Kurze Aufgabe 1
Welche Tagesproduktion erreicht das Unternehmen laut dem Text über Planted Foods Ende 2019?

Zitierter Text
Wie bei der Herstellung eines guten Espressos ist es das gekonnte Zusammenspiel von Druck und Temperatur, das zum gewünschten Resultat führt. Das Team von Planted Foods tüftelt lange daran, bis die für das Pouletfleisch typische Faserung und Konsistenz erreicht werden. Dabei verzichten die Gründer bewusst auf die üblichen Konservierungsmittel und Zusatzstoffe die in der Lebensmittelindustrie oft eingesetzt werden.

Das Resultat ist verblüffend, die Konsistenz überzeugend. Der Geschmack erinnert zwar leicht an Erbsen, doch dieser kann mit einer Marinade überdeckt werden. Die Feedbacks der ersten Gastrokunden haben die Entwicklung entscheidend mitgeprägt. So war beispielsweise die Kombination des Pouletimitats mit Tomatensauce nicht optimal. Dadurch wurde der Geschmack nach Erbsen über Gebühr intensiviert, so der Mitgründer Lukas Böni.

Der Surseer Pascal Bieri hat sich die Inspiration im Land der unbegrenzten Möglichkeiten geholt. Die Entwicklung auf dem US-amerikanischen Vegan-Fleischmarkt spornt ihn an.

Keine Erbsenzähler
Ende 2019 erreicht das junge Unternehmen eine Tagesproduktion von 200 Kilogramm. Heute sind es an guten Tagen, wenn die Produktion auf vollen Touren läuft, bis zu 600 Kilogramm. Damit werden bereits über 100 Restaurantbetriebe und 200 Coop-Filialen beliefert. Auch der Gastro-Grossverteiler Pistor ist als Distributionspartner eingestiegen, ebenso der Kantinenbetreiber SV-Group. Bereits hat das Unternehmen seine Fühler ins nahe Ausland ausgestreckt. Etwa an an der Messe Intergastra in Stuttgart, wo sehr gute Kontakte zu deutschen Gastronomen geknüpft worden sind. Auch ein Pop-up in Berlin ist ein Thema, um direkte Erfahrungen an der Gastrofront zu sammeln. Dazu wird eine GmbH in unserem nördlichen Nachbarland gegründet.

Kurze Aufgabe 2
Zählen Sie, wie viele Zeilen der Datensätze die Zeichenfolge „kern“ enthalten, und nennen Sie ausschließlich diese Anzahl.

Zu verwendende Datensätze

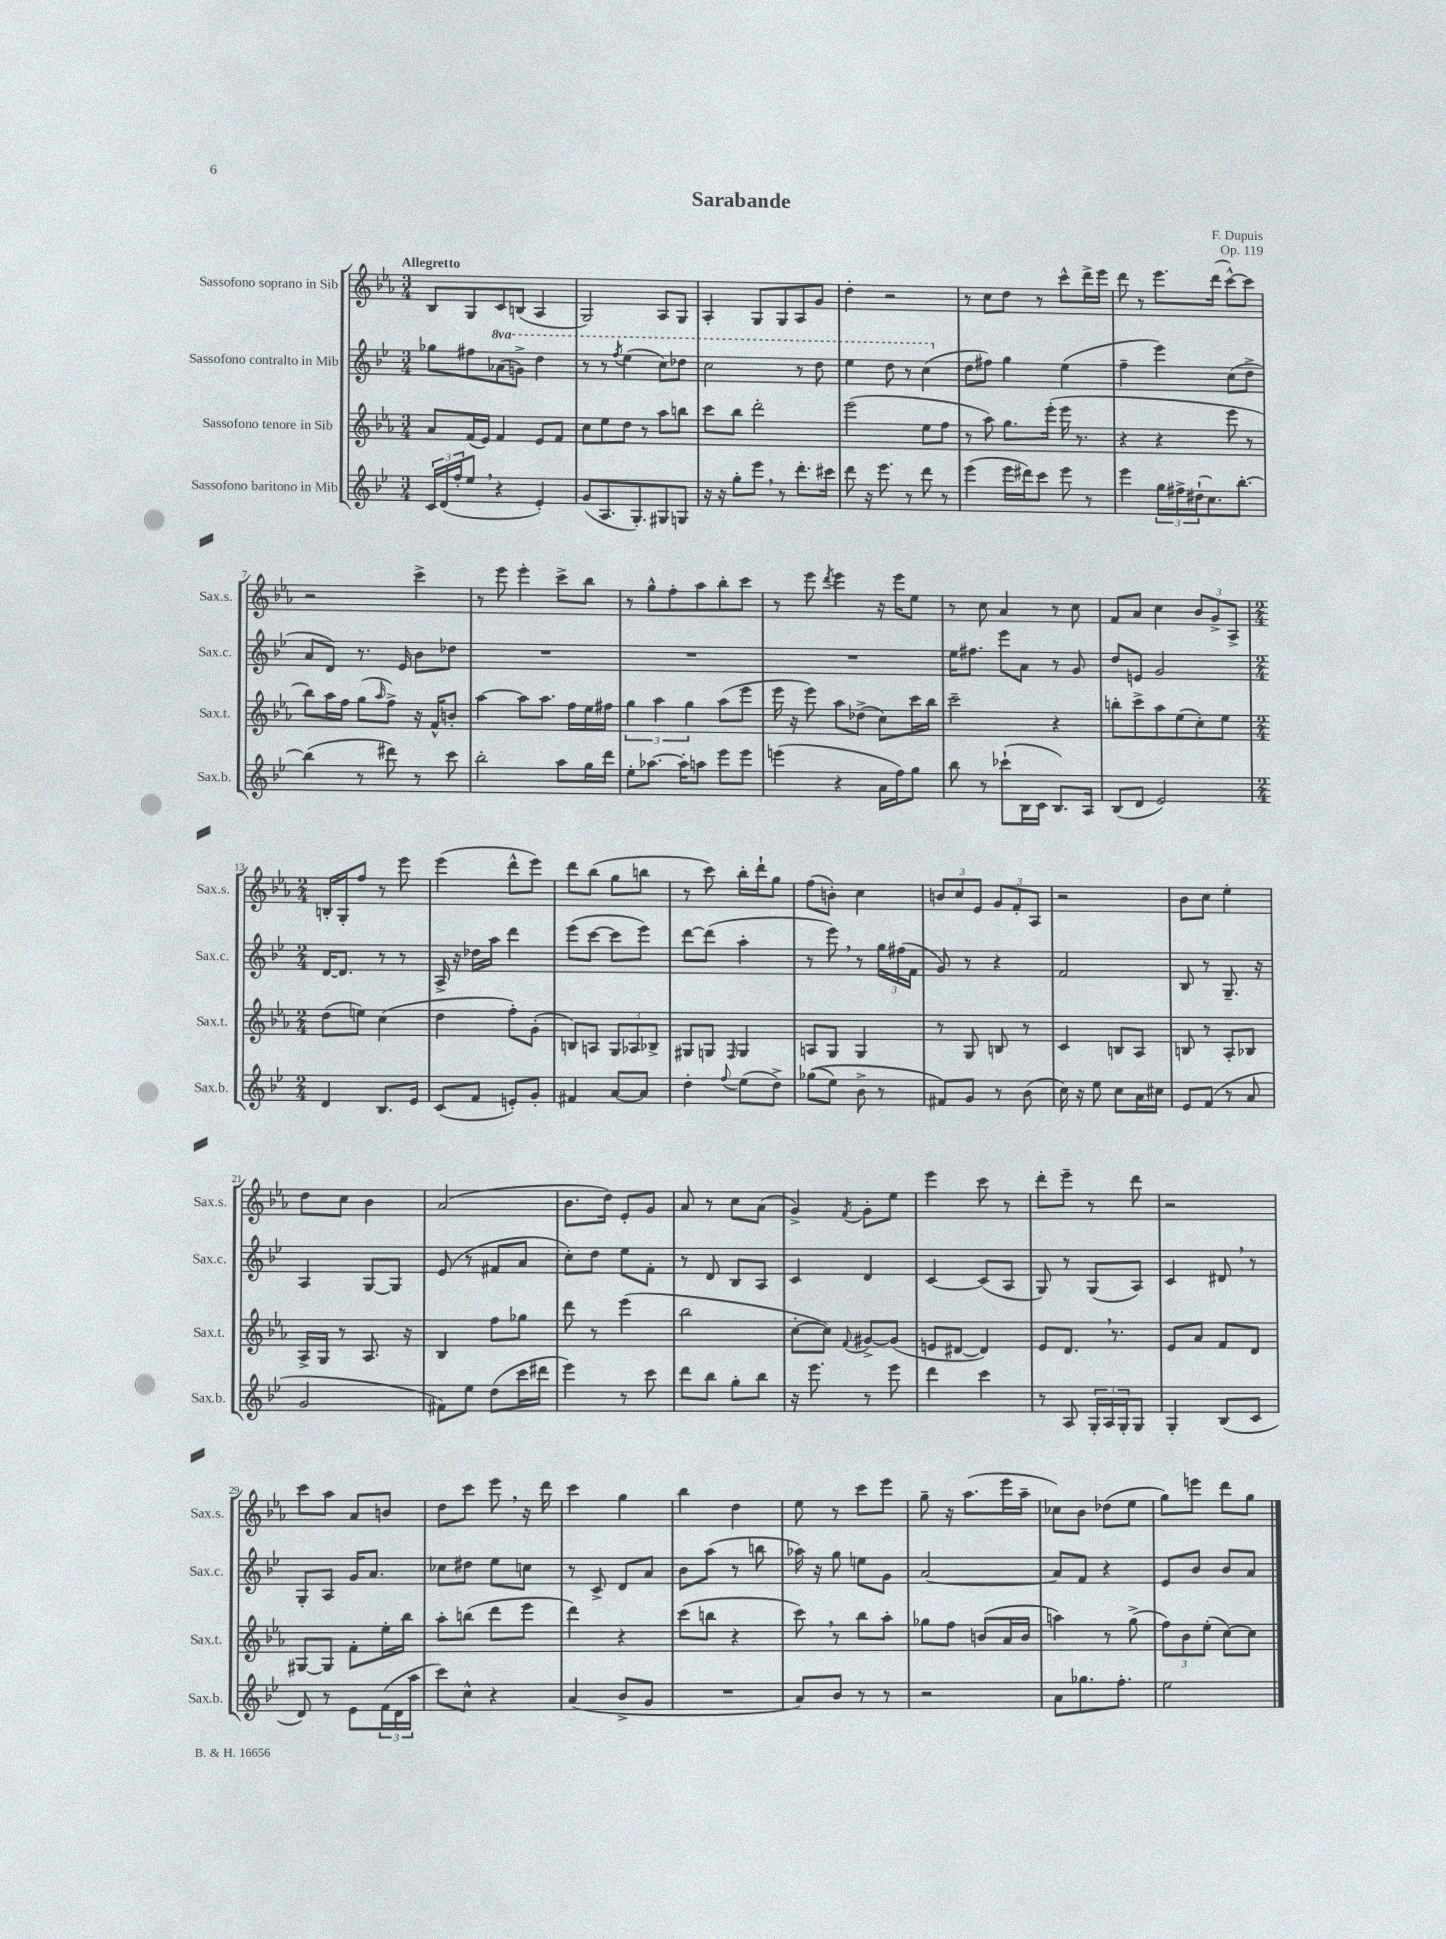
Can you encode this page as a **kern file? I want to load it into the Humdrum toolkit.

**kern	**kern	**kern	**kern
*part4	*part3	*part2	*part1
*staff4	*staff3	*staff2	*staff1
*I"Sassofono baritono in Mib	*I"Sassofono tenore in Sib	*I"Sassofono contralto in Mib	*I"Sassofono soprano in Sib
*I'Sax.b.	*I'Sax.t.	*I'Sax.c.	*I'Sax.s.
*clefG2	*clefG2	*clefG2	*clefG2
*k[b-e-]	*k[b-e-a-]	*k[b-e-]	*k[b-e-a-]
*M3/4	*M3/4	*M3/4	*M3/4
=1	=1	=1	=1
!	!	!	!LO:TX:a:B:t=Allegretto
24c/LL	8a-/L	8gg-X\L	8B-/L
(24d/	.	.	.
24ff'/J	.	.	.
8ee-,/J	(16f/L	8ff#X\	8G/
.	16e-/JJ)	.	.
*	*	*8va	*
4r	4f/	(8aa-X\	8c/
.	.	8ggn^\J)	(8Bn/J
4e-'/)	8e-/L	4ddd\	4A-/
.	8f/J	.	.
=2	=2	=2	=2
(8g/L	8cc\L	8r	2G/)
8.A/	8ee-\	8r	.
.	.	8qfff/	.
.	8dd\J	(4eee-\	.
8.G'/)	.	.	.
.	8r	.	.
8G#X/	8aa-\L	8ccc\L)	8A-/L
8Gn/J	8bbn\J	8ddd-X\J	8G/J
=3	=3	=3	=3
16r	8ccc\L	2ccc\	4A-'/
16r	.	.	.
8gg'\L	8bb-\J	.	.
8eee-,\J	2ddd'\	.	8G/L
8r	.	.	8G/
8.ddd'\L	.	8r	8A-/
.	.	8ddd\	8g/J
16ccc#X\Jk	.	.	.
=4	=4	=4	=4
8ddd\	(2eee-\	4eee-\	4dd'\
16r	.	.	.
8.eee-\	.	.	.
.	.	8ddd\	2r
8r	.	8r	.
8ddd\	8ee-\L	(4ccc\	.
8r	8ff\J	.	.
=5	=5	=5	=5
*	*	*X8va	*
(4eee-\	8r	8dd\L	8r
.	8aa-\)	8ff#X\J)	8cc\L
16eee-\LL	8.gg\L	4gg\	8dd\J
16ddd#X\J)	.	.	.
8ccc\J	.	.	8r
.	(16eee-'\Jk	.	.
8eee-\	16eee-\	(4ee-\	8ccc^^\L
.	8.r	.	.
8r	.	.	16ddd^\L
.	.	.	16eee-\JJ
=6	=6	=6	=6
4eee-\	4r	4ff~\	8ddd\
.	.	.	8r
24gg\LL	4r	4eee-\)	8.eee-\L
24ff#X^\	.	.	.
(24dd#X`\J	.	.	.
8.cc\)	.	.	.
.	.	.	(16ddd\Jk
.	8eee-\	(8cc\L	[8ccc^^\L)
[8.bb-'\J	.	.	.
.	8r	8dd^\J	8ccc\J]
!!LO:LB:g=z
=7	=7	=7	=7
(4bb-\]	8bb-\L)	8a/L	2r
.	16aa-\L	8d/J)	.
.	16ff\JJ	.	.
8r	(8gg\L	8.r	.
.	16qqaa-/	.	.
8ddd#X\)	8ff^\J)	.	.
.	.	16e-/	.
8r	16r	8b-\L	4ccc^\
.	16f^^/KL	.	.
8ccc\	8bn'/J	8dd-X\J	.
=8	=8	=8	=8
2bb-'\	[4aa-\	2.r	8r
.	.	.	8eee-\
.	8aa-\L]	.	4eee-'\
.	8.aa-\J	.	.
8aa\L	.	.	8ccc^\L
.	16ff\LL	.	.
16gg\L	16ee-\	.	8bb-\J
16ddd\JJ	16ff#X\JJ	.	.
=9	=9	=9	=9
8ee-'\L	6gg\	2.r	8r
[8.aa-X\J	.	.	8gg^^\L
.	6aa-\	.	.
.	.	.	8ff'\
16aa-'\KL]	.	.	.
.	6gg\	.	.
8aan\J	.	.	8aa-\
8eee-\L	(8aa-\L	.	8bb-'\
8eee-\J	8eee-\J	.	8ccc\J
=10	=10	=10	=10
(4eeen\	16eee-\	2.r	8r
.	16r	.	.
.	8eee-\)	.	8eee-\
.	.	.	8qddd/
4r	8aa-\L	.	4eee-\
.	(8dd-X^\J	.	.
16a\LL	8cc\L)	.	16r
16ff\J)	.	.	16eee-\KL
8gg\J	16ccc\L	.	8ee-\J
.	16bb-\JJ	.	.
=11	=11	=11	=11
8bb-\	2ccc~\	16ee-\KL	8r
.	.	8.ff#X\J	.
8r	.	.	8cc\
(8ccc-X`\L	.	8eee-\L	4a-/
16B-\L	.	8a\J	.
16c\JJ	.	.	.
8.B-/L)	4r	8r	8r
.	.	8g/	8cc\
16A/Jk	.	.	.
=12	=12	=12	=12
(8B-/L	8bbn'\L	8dd/L	8f/L
8d/J	8ccc^\	8en/J	8a-/J
2e-/)	8aa-\	2g/	4cc\
.	(8ee-\	.	.
.	8cc'\)	.	12b-/L
.	.	.	12g^/
.	8ee-\J	.	.
.	.	.	12A-^/J
!!LO:LB:g=z
=13	=13	=13	=13
*M2/4	*M2/4	*M2/4	*M2/4
4d/	(8dd\L	[16d/KL	16Bn'/LL
.	.	8.d/J]	16G'/J
.	8een\J)	.	8ff/J
8.B-/L	(4cc\	8r	8r
.	.	8r	8eee-\
16e-/Jk	.	.	.
=14	=14	=14	=14
(8c/L	4dd\	16A^/	(4eee-\
.	.	16r	.
8f/J	.	16dd-X\LL	.
.	.	16aa\JJ	.
8en'/L)	8ff'\L)	4ddd\	8ddd^^\L
8g'/J	(8g'\J	.	8eee-\J)
=15	=15	=15	=15
4f#X/	8Bn/L)	(8eee-\L	8ddd\L
.	8An/J	[8ccc\J	(8bb-\J
[8a/L	12G/L	8ccc\L]	8gg\L
.	12A-X/	.	.
8a/J]	.	8eee-\J)	8bbn\J
.	12B-X^/J	.	.
=16	=16	=16	=16
4dd'\	8G#X/L	[8ddd\L	8r
.	8Gn/J	(8ddd\J]	8ccc\)
8qqff/	16qqF/	.	.
(8ee-\L	4G/	4aa'\	16bb-'\LL
.	.	.	16ddd`\J
8dd^\J)	.	.	8gg\J
=17	=17	=17	=17
((8gg-X\L	8An/L	8r	(8ff\L
8ee-\J)	8G/J	8eee-,\)	8bn'\J)
8b-^\	4G/	8r	4cc\
8r	.	24gg\LL	.
.	.	(24ff#X\	.
.	.	24f\JJ	.
=18	=18	=18	=18
8f#X/L)	8r	8g/)	12bn/L
.	.	.	12cc/
8g/J	8G/	8r	.
.	.	.	12e-/J
8r	8Bn/	4r	12g/L
.	.	.	12f'/
(8b-\	8r	.	.
.	.	.	12A-/J
=19	=19	=19	=19
16cc\)	4c/	2f/	2r
16r	.	.	.
8ee-\	.	.	.
8cc\L	8Bn/L	.	.
16a\L	8A-/J	.	.
16cc#X\JJ	.	.	.
=20	=20	=20	=20
8e-/L	8Bn/	8B-/	8b-\L
(8f/J	8r	8r	8cc\J
8r	8A-'/L	8.G~/	4ee-'\
8a/	8B-X/J	.	.
.	.	16r	.
!!LO:LB:g=z
=21	=21	=21	=21
2g/	16A-^/LL	4A/	8dd\L
.	16G/JJ	.	.
.	8r	.	8cc\J
.	8.A-/	[8G/L	4b-\
.	.	8G/J]	.
.	16r	.	.
=22	=22	=22	=22
8f#X\L)	4B-/	(8e-/	(2a-/
8ee-\J	.	8r	.
(8dd\L	8ff\L	8f#X/L	.
16ccc\L	8gg-X\J	8a/J	.
16ddd#X\JJ	.	.	.
=23	=23	=23	=23
4eee-\)	8ddd\	8cc'\L)	8.b-\L
.	8r	8dd\J	.
.	.	.	16dd\Jk)
8r	(4eee-\	8ee-\L	8e-'/L
8ccc\	.	8f'\J	8g/J
=24	=24	=24	=24
8ddd\L	2bb-\	8r	8a-/
8bb-\J	.	8d/	8r
8gg'\L	.	8B-/L	8cc\L
8bb-\J	.	8A/J	(8a-\J
=25	=25	=25	=25
16r	[8cc'\L	4c/	4g^/)
8.eee-\	.	.	.
.	8cc\J])	.	.
.	8qqf/	.	8qf/
8r	[8g#X^/L	4d/	8g'\L
8eee-\	(8g#/J]	.	8ee-\J
=26	=26	=26	=26
4ddd\	8en/L	[4c/	4eee-\
.	[8d#X/J	.	.
4ccc\	4d#/])	(8c/L]	8ccc\
.	.	8A/J	8r
=27	=27	=27	=27
8r	8e-/L	8G/)	8ddd'\L
8A/	8.d,/J	8r	8eee-~\J
24G'/LL	.	(8G/L	8r
24A/	.	.	.
.	8.r	.	.
24G'/J	.	.	.
8G/J	.	8A/J)	8ddd\
=28	=28	=28	=28
4G'/	8e-/L	4c/	2r
.	8a-/J	.	.
(8B-/L	8f/L	8d#X,/	.
8c/J	8d/J	8r	.
!!LO:LB:g=z
=29	=29	=29	=29
8d/)	[8G#X/L	8G'/L	8ccc\L
8r	8G#/J]	8A/J	8aa-\J
8e-\L	8f'\L	16g/KL	8a-/L
.	.	8.a/J	.
(24f\L	16ee-'\L	.	8bn/J
24d\	.	.	.
.	16bb-\JJ	.	.
24aa\JJ	.	.	.
=30	=30	=30	=30
8ccc\L)	8aa-'\L	8cc-X\L	8dd\L
8cc^^\J	(8bbn\J	8dd#X\J	8ccc\J
4r	8ddd\L	8ee-\L	8eee-,\
.	8eee-\J	8ccn\J	16r
.	.	.	16ddd\
=31	=31	=31	=31
(4a/	4ddd\)	8r	4ccc\
.	.	8c^/	.
8b-^/L	4r	8d/L	4gg\
8g/J	.	8a/J	.
=32	=32	=32	=32
2r	(8ccc\L	8b-\L	4bb-\
.	8bbn\J	(8aa\J	.
.	4r	8r	4dd\
.	.	8bbn\	.
=33	=33	=33	=33
8a/L)	8ccc,\)	16aa-X\)	8ee-\
.	.	16r	.
8b-/J	8r	8gg\	8r
8r	8bb-\L	8een\L	8ccc\L
8r	8aa-'\J	8g\J	8eee-\J
=34	=34	=34	=34
2r	8gg-X\L	[2a/	8gg~\
.	8ff\J	.	16r
.	.	.	(8.aa-\L
.	(8bn/L	.	.
.	16a-/L	.	16eee-\L
.	16b/JJ	.	16aa-~\JJ
=35	=35	=35	=35
8a\L	4aan\)	8a/L]	8cc-X\L)
8.gg-X\	.	8f/J	8b-\J
.	8r	4r	(8dd-X\L
8.ff'\J	.	.	.
.	(8gg^\	.	8ee-\J
=36	=36	=36	=36
2ee-\	12ff\L)	8e-/L	8gg\L)
.	12b-\	.	.
.	.	8b-/J	8eeen\J
.	(12ee-'\J	.	.
.	[8cc\L)	8b-/L	8ddd\L
.	8cc\J]	8a/J	8gg\J
==	==	==	==
*-	*-	*-	*-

Erwartete Antwort 1
200 Kilogramm.

Erwartete Antwort 2
2